SEJARAH ISLAM DI NUSANTARA

 



Dilihat dari atas, gugus kepulauan Nusantara, panggung bagi banyak hal yang akan dituturkan selanjutnya dalam buku ini, membentang dari Teluk Benggala ke Samudra Pasifik. Begitu pula, Semenanjung Melayu sudah lama merupakan bagian tak terpisahkan dari Nusantara. Bandar-bandarnya, dan bandar-bandar daratan utama dari Teluk Thailand hingga Tiongkok Selatan, terhubung erat dengan berbagai negara yang terletak di pulau-pulau besar seperti Sumatra, Kalimantan, Sulawesi, dan Kepulauan Maluku yang lebih jauh ke timur. Di utara pulau-pulau itu, sebagai bagian dari jaringan perdagangan yang sama, terdapat Pulau Jawa serta pulau-pulau Bali, Lombok, dan Sumbawa.

Sejak awal Masehi para penguasa di kawasan barat Nusantara berbagi budaya istana yang bercorak India dan mendapat keuntungan dari kehadiran para pedagang asing. Hal ini terjadi karena Asia Tenggara berada di persimpangan dua zona perdagangan kuno yang penting. Yang pertama meliputi Samudra Hindia, sedangkan yang lain menyusuri Laut Tiongkok Selatan. Bahkan, pengetahuan kita mengenai kerajaan-kerajaan Asia Tenggara paling awal berasal dari berbagai catatan berbahasa Tiongkok yang merekam kedatangan para utusan dengan nama-nama yang tampaknya merupakan nama muslim.

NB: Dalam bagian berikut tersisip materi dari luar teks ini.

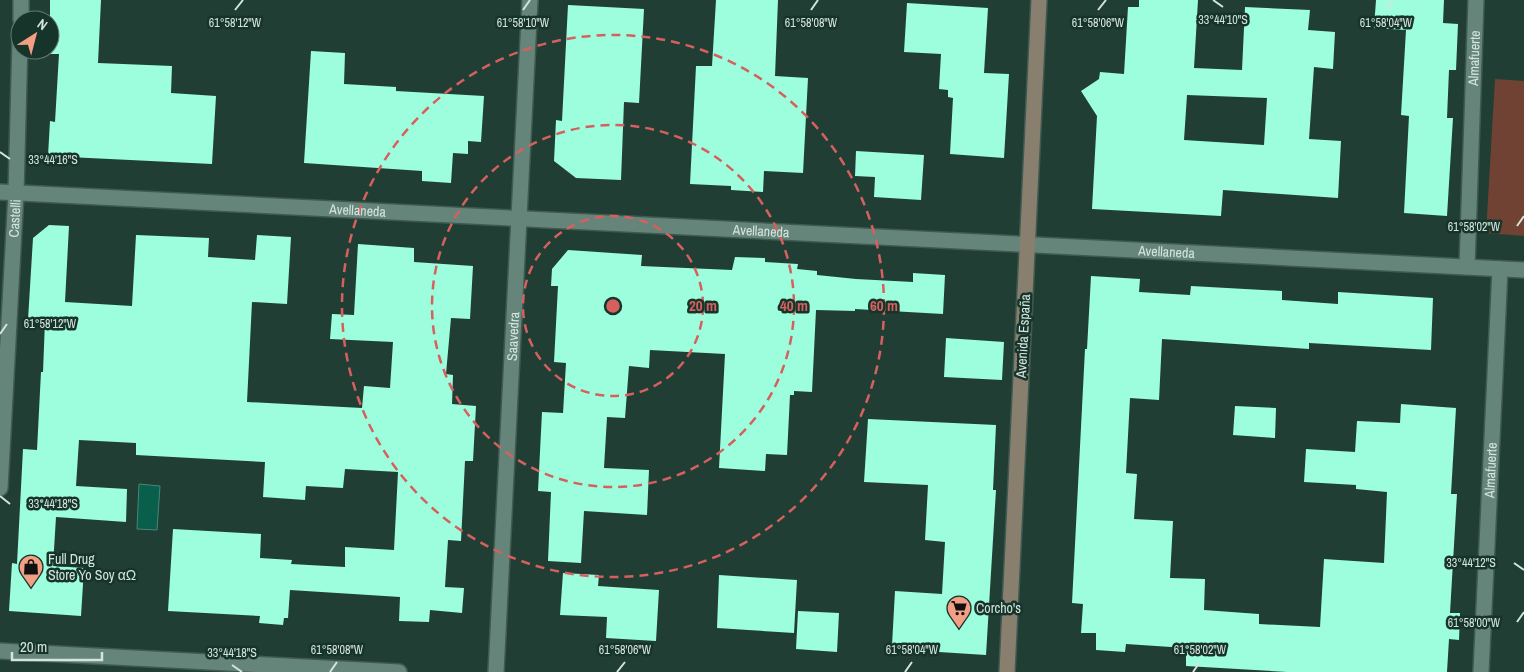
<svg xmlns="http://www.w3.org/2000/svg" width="1524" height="672" viewBox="0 0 1524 672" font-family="'Archivo Narrow',sans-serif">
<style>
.green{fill:#704233}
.water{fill:#095f4b;stroke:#468777}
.building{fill:#9dfede;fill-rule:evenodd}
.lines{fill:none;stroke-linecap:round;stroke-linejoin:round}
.street-casing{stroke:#405a52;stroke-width:18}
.secondary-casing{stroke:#405a52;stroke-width:18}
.street{stroke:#66857a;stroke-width:15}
.secondary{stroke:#887f6e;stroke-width:15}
.ticks{fill:none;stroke:#d3e4dd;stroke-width:2}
.ring{fill:none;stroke:#d5605e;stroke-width:2.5;stroke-dasharray:9 6}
.labels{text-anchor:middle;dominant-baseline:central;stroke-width:5;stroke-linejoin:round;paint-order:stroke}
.street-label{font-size:14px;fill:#d3e4dd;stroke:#17342b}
.poi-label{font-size:14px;fill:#d3e4dd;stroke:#17342b;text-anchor:start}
.ticks-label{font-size:12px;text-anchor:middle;fill:#d3e4dd;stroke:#17342b;stroke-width:5;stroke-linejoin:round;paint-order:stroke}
.centre{fill:#d5605e;stroke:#17342b;stroke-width:2.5}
.ring-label{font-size:15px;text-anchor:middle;font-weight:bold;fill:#d5605e;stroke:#17342b;stroke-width:5;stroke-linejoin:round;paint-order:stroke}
</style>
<rect width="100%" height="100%" fill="#213e35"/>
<path class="green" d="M1495 79 1524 81V236L1486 233Z"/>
<path class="water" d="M139 484 160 486 157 530 137 529Z"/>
<path class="building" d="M50 0H101L98 63 172 66 171 93 216 96 212 164 48 156 50 121 55 122 59 54H47V50H50Z
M716 0H778L775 76 808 78 803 173 764 171 763 192 731 190V186L690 184 696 66H712Z
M1139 0H1198L1194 68 1242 70 1245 7 1310 10 1308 30 1335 32 1333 69 1314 67 1309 139 1341 141 1338 198 1223 190 1221 216 1092 209 1097 116 1081 91 1099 79 1100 72 1124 74 1128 7H1139ZM1187 95 1267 98 1264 145 1184 140Z
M1376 0H1444L1443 23 1458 24 1456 70H1449L1447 118H1453L1447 216 1404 213 1409 116 1401 115 1406 30 1374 28Z
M907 3 988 8 984 73 1009 74 1004 158 950 154 953 98 948 97V90L939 89 941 54 904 52Z
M568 5 644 9 639 103 624 102 621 180 576 178 554 161 556 120 562 121Z
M311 51 345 53 344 84 396 87V91L484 96 481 142 468 141V154L453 153 451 183 422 181V171L304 163Z
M856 151 924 155 921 200 874 197 875 177 855 176Z
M49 225 69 226 65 302 132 306 136 235 209 238 208 257 255 260 257 235 291 237 287 304 252 302 247 402 362 408 364 386 390 388 393 342 330 339 332 314 354 315 358 244 414 248V262L473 266 470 319 451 318 446 374 453 375 452 404 476 406 473 461H465L461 541 448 540 445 587 464 588 462 613 430 610 429 622 399 621 400 597 290 590 288 618H284L283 625 259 623 260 616 168 611 173 529 261 534 260 558 292 560 291 564 345 567V547L394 550 398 472 345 469 343 488 306 486 305 500 263 497 265 462 136 455V443L79 440 76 486 127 489 126 522 56 517 53 566 84 568 81 616 9 611 12 563 17 564 23 449 37 450 41 372H43L45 321 28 320 33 238Z
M568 250 642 255 641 266 732 270 735 257 765 258V262L798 264 797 269 817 271V275L856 279 913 282V273L945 275 943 314 855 309V311L816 310 812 392 794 391V395H790L787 455 766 454 765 471 719 468 725 354 650 350 649 368 629 366 625 418 607 417 604 468 649 470 647 515 584 511 581 563 548 561 551 492 538 491 542 412 563 413 566 363 554 362 558 286H551L552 269Z
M1091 276 1140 279 1139 292 1190 295 1191 286 1282 291V300L1338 304V292L1433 298 1431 350 1309 343V349L1162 339 1159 400 1130 398 1126 473 1137 474 1134 519 1173 521 1170 578 1205 579 1204 610 1259 614V624L1320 627 1324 559 1384 563 1387 492 1356 489V485L1304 482 1306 449 1355 452 1357 421 1400 423 1401 404 1456 408 1451 494H1457L1450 613H1460L1459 640 1449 639 1447 672H1287L1186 666V648L1126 644 1125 652 1096 650V633H1081L1083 604 1072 603 1085 349H1087Z
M946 338 1004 342 1002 380 944 377Z
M1235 406 1276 408 1275 438 1233 435Z
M868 419 996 425 993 490H996L986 655 939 652V648L892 645 895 591 942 594 945 542 925 540 928 485 864 482Z
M563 573 599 575 598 586 659 590 656 641 606 638 607 617 560 615Z
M719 575 797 580 794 633 717 628Z
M798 611 839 613 837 652 796 649Z"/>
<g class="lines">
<defs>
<g id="street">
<path d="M21 20V0"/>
<path id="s1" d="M0 192 1524 270"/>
<path id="s2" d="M1467 267 1476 0"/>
<path id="s3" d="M0 488 16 193 20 40"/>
<path d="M0 651 399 672"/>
<path id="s4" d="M496 672 530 0"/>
<path id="s5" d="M1481 672 1500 269"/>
</g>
<path id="secondary" d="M1007 672 1039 0"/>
</defs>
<use href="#street" class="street-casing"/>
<use href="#secondary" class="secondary-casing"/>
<use href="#street" class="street"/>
<use href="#secondary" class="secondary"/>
</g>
<path class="ticks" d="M1213 0 1223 7M235 10 243 0M523 10 530 0M811 10 818 0M1098 10 1106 0M1386 10 1393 0M0 152 10 159M1517 226 1524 216M0 334 7 324M0 496 10 504M1514 563 1524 570M1517 622 1524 612M232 665 242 672M330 672 337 662M617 672 625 662M905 672 912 662M1193 672 1200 662"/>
<g class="ring">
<circle cx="613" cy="306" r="90"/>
<circle cx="613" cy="306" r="181"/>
<circle cx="613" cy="306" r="271"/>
</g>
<defs>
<symbol id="shop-pin" viewBox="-11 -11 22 30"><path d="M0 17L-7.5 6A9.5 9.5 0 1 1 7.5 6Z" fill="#f39f84" stroke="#17342b"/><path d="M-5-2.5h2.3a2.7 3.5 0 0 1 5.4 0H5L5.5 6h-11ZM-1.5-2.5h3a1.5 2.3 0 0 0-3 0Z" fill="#111"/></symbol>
<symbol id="supermarket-pin" viewBox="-11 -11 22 30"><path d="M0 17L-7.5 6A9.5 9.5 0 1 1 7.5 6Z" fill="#f39f84" stroke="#17342b"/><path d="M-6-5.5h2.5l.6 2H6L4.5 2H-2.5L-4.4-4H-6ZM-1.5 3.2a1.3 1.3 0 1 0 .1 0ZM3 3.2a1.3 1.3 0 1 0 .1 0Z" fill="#111"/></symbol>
</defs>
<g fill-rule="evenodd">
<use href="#shop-pin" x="17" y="553" width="28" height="38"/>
<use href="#supermarket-pin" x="945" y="594" width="28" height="38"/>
</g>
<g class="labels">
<g class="street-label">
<text stroke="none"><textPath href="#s2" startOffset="209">Almafuerte</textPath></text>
<text stroke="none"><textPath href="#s1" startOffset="358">Avellaneda</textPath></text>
<text stroke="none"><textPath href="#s3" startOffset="270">Castelli</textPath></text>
<text stroke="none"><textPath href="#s1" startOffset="762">Avellaneda</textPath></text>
<text stroke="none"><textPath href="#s1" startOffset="1168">Avellaneda</textPath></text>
<text stroke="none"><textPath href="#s4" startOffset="336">Saavedra</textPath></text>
<text transform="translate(1023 336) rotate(-87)">Avenida España</text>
<text stroke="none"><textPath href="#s5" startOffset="202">Almafuerte</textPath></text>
</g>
<g class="poi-label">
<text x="48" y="559">Full Drug<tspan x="48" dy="16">Store Yo Soy αΩ</tspan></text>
<text x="976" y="608">Corcho's</text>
</g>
</g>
<g class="ticks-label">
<text x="1223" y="24">33°44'10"S</text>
<text x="235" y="27">61°58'12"W</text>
<text x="523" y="27">61°58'10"W</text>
<text x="811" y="27">61°58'08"W</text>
<text x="1098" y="27">61°58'06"W</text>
<text x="1386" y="27">61°58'04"W</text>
<text x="53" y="164">33°44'16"S</text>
<text x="1474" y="231">61°58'02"W</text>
<text x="50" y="328">61°58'12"W</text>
<text x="53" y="508">33°44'18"S</text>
<text x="1471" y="567">33°44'12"S</text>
<text x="1474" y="627">61°58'00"W</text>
<text x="337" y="654">61°58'08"W</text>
<text x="625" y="654">61°58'06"W</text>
<text x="912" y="654">61°58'04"W</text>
<text x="1200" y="654">61°58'02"W</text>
<text x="232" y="657">33°44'18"S</text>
</g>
<circle cx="613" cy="306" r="8" class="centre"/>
<g class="ring-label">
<text x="703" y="311">20 m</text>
<text x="794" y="311">40 m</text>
<text x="884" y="311">60 m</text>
</g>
<g transform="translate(35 35) rotate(36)"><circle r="24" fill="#17342b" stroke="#627a72"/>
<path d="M0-4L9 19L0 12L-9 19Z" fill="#f39f84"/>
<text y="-8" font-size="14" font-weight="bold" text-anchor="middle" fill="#d3e4dd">N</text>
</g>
<path d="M12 652v8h90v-8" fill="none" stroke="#d3e4dd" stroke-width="2.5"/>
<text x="20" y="652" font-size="15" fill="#d3e4dd" stroke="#17342b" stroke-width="4" paint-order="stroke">20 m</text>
</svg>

Dari arah lain, kita memiliki laporan-laporan berbahasa Arab mengenai berbagai rute pelayaran dari Teluk Persia ke pelabuhan-pelabuhan di Tiongkok Selatan dengan titik tumpu di Selat Malaka. Di sana, para kapten menunggu perubahan angin monsun untuk membawa mereka melanjutkan perjalanan atau kembali pulang, sementara perdagangan dalam kepulauan memasok rempah-rempah, getah, bulu burung langka, dan wewangian yang mahal ke kapal yang sudah dipenuhi muatan kain, keramik, dan barang pecah belah. Walaupun ada beberapa petunjuk mengenai orang-orang Muslim awal yang singgah di kawasan ini, Islam sebagai sebuah agama negara terbentuk belakangan. Selama paruh kedua milenium pertama, pelabuhan-pelabuhan di sepanjang Selat Malaka tampaknya membayar upeti pada Kerajaan Sriwijaya (atau kepada yang mengklaim sebagai pewarisnya). Para penguasa Sriwijaya yang berpusat di sekitar bandar-bandar di Sumatra Timur menyokong Buddhisme Mahayana dan meninggalkan warisan keagamaan hingga sejauh Biara Nalanda di Bihar, India. Mereka mengirimkan misi ke Tiongkok melalui Guangzhou dan kemudian Quanzhou, bandar besar di selatan yang didirikan di bawah pemerintahan Dinasti Tang (618–907). Di sisi lain, laporan-laporan Arab, yang menyebut Quanzhou sebagai tujuan terakhir Zaytun, tampaknya sekadar menyadari keberadaan Sriwijaya secara samar dan hanya menyebut seorang “Maharaja” besar yang mengklaim pulau-pulau di sebuah kawasan yang dinamakan “Zabaj”. Ibu kotanya bias dikenali berdasarkan sebuah bandar kosmopolitan dan “gunung api” yang selalu membara di dekatnya.